- [How to complete this task]
Print the data that follows word for word, leaving out any picture.
[[ Records provided open ]]
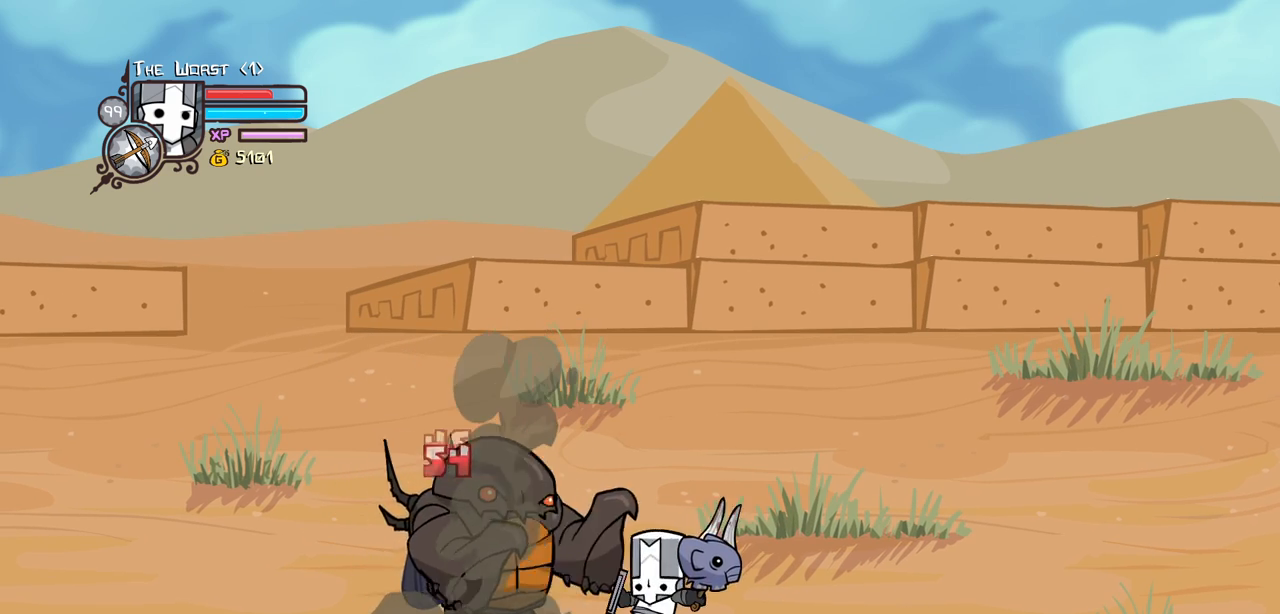
{"keys": [], "events": [[134, "heavy", "up"]]}
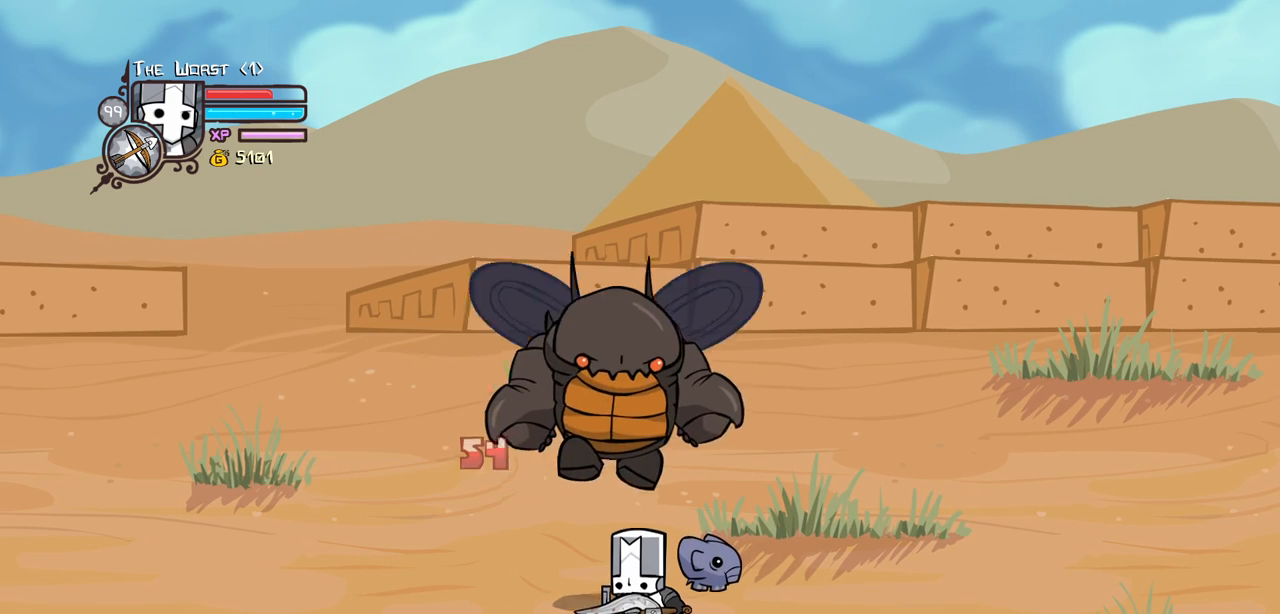
{"keys": ["heavy", "right"], "events": [[384, "heavy", "down"], [484, "right", "down"]]}
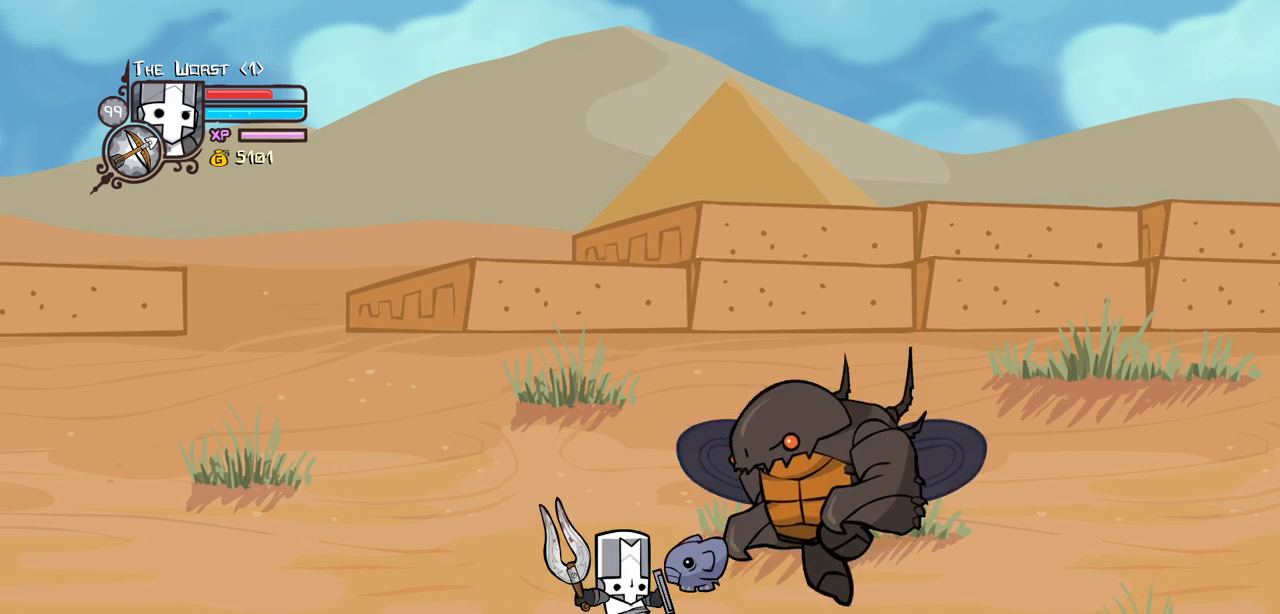
{"keys": ["heavy"], "events": [[117, "heavy", "up"], [167, "right", "up"], [217, "heavy", "down"], [400, "heavy", "up"], [450, "heavy", "down"]]}
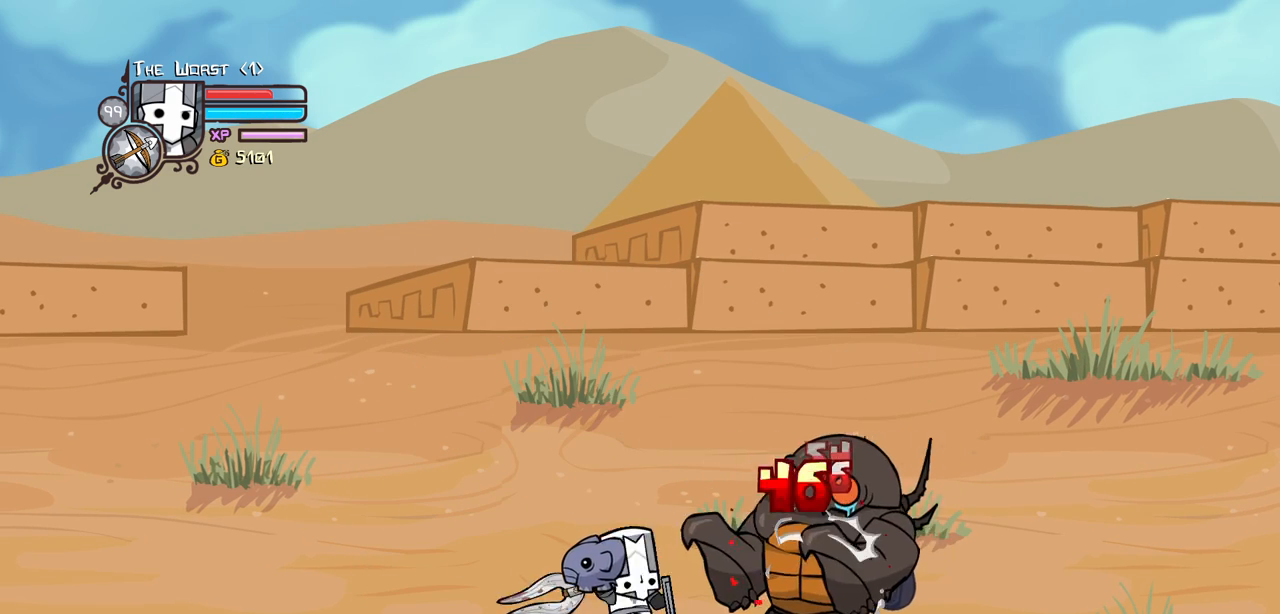
{"keys": [], "events": [[234, "heavy", "up"]]}
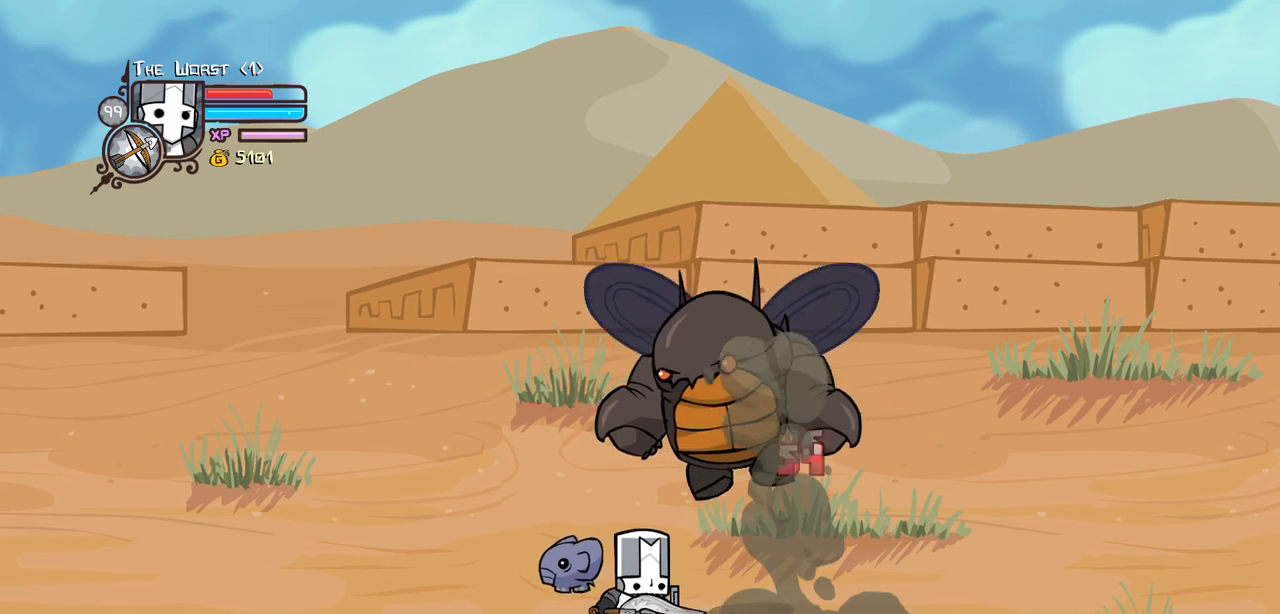
{"keys": ["heavy"], "events": [[484, "heavy", "down"]]}
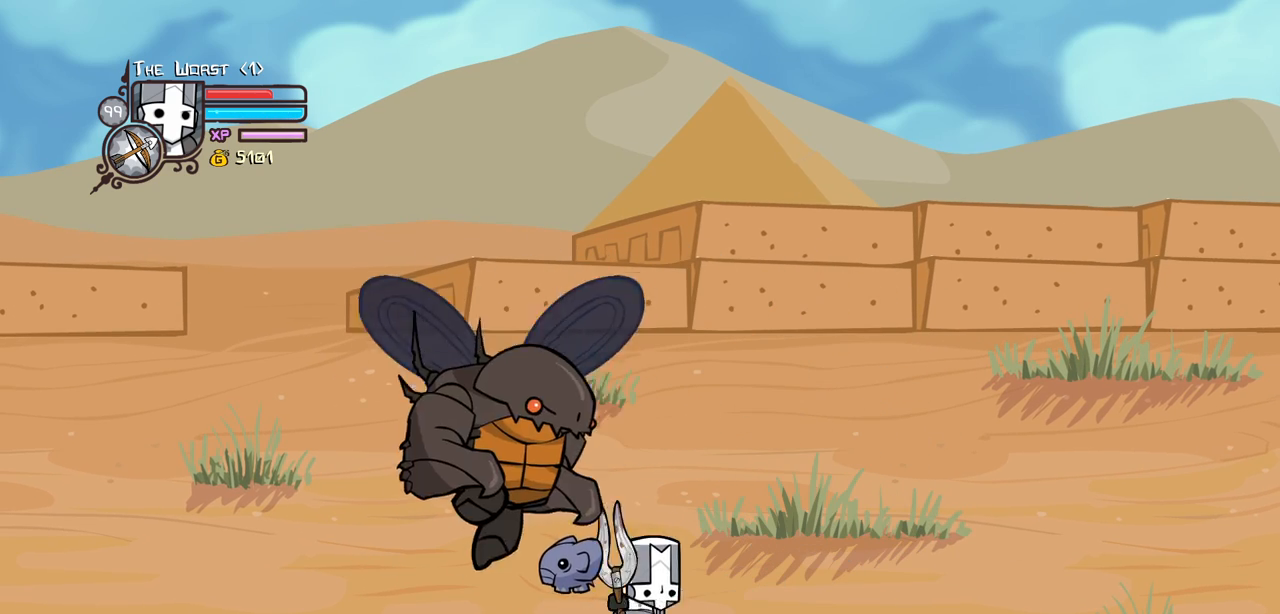
{"keys": [], "events": [[34, "left", "down"], [167, "left", "up"], [217, "heavy", "up"], [267, "heavy", "down"], [500, "heavy", "up"]]}
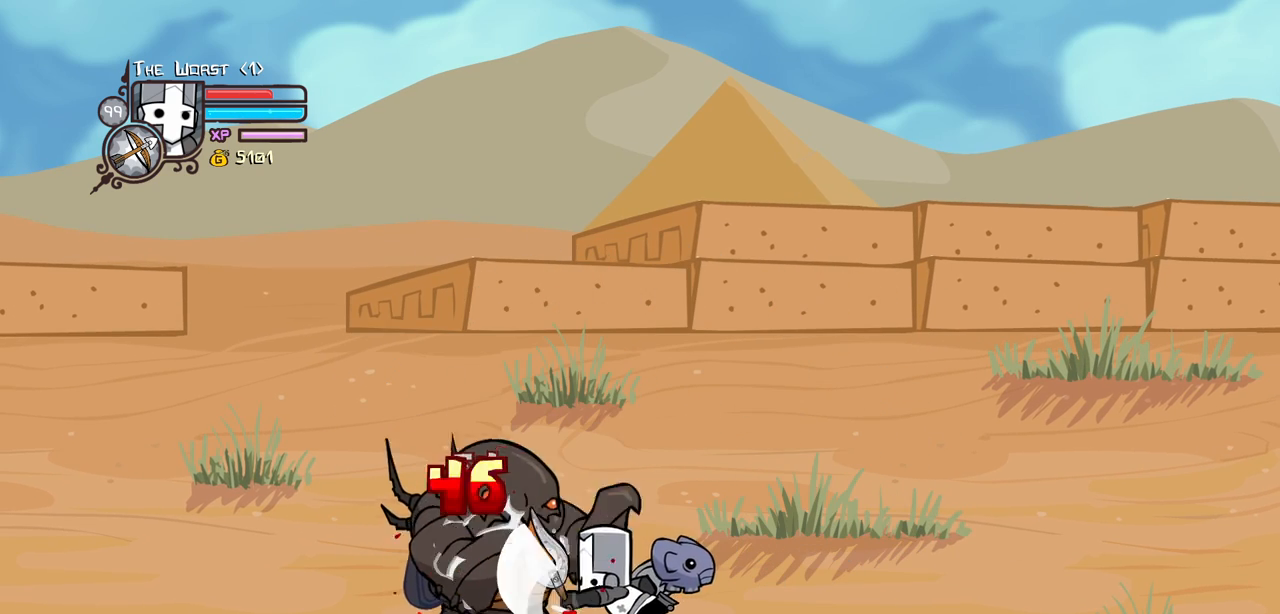
{"keys": [], "events": [[50, "heavy", "down"], [334, "heavy", "up"]]}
[[ Records provided closed ]]
- [Answer to this task]
{"keys": [], "events": [[134, "heavy", "up"]]}
{"keys": ["heavy", "right"], "events": [[384, "heavy", "down"], [484, "right", "down"]]}
{"keys": ["heavy"], "events": [[117, "heavy", "up"], [167, "right", "up"], [217, "heavy", "down"], [400, "heavy", "up"], [450, "heavy", "down"]]}
{"keys": [], "events": [[234, "heavy", "up"]]}
{"keys": ["heavy"], "events": [[484, "heavy", "down"]]}
{"keys": [], "events": [[34, "left", "down"], [167, "left", "up"], [217, "heavy", "up"], [267, "heavy", "down"], [500, "heavy", "up"]]}
{"keys": [], "events": [[50, "heavy", "down"], [334, "heavy", "up"]]}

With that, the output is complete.